Task to carry out:
Write out the lines below as a JSON list of strings, one string for each line. Leave out any blank lines.

[Dataset entries]

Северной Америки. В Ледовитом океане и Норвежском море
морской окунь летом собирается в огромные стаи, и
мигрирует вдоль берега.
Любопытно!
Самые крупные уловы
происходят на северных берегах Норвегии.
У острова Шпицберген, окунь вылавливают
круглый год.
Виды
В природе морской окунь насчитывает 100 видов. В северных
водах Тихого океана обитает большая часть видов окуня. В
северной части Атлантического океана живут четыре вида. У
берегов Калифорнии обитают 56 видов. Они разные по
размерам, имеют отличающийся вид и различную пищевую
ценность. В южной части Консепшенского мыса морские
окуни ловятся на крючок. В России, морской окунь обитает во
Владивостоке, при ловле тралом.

Response for this exercise:
[
  "Северной Америки. В Ледовитом океане и Норвежском море",
  "морской окунь летом собирается в огромные стаи, и",
  "мигрирует вдоль берега.",
  "Любопытно!",
  "Самые крупные уловы",
  "происходят на северных берегах Норвегии.",
  "У острова Шпицберген, окунь вылавливают",
  "круглый год.",
  "Виды",
  "В природе морской окунь насчитывает 100 видов. В северных",
  "водах Тихого океана обитает большая часть видов окуня. В",
  "северной части Атлантического океана живут четыре вида. У",
  "берегов Калифорнии обитают 56 видов. Они разные по",
  "размерам, имеют отличающийся вид и различную пищевую",
  "ценность. В южной части Консепшенского мыса морские",
  "окуни ловятся на крючок. В России, морской окунь обитает во",
  "Владивостоке, при ловле тралом."
]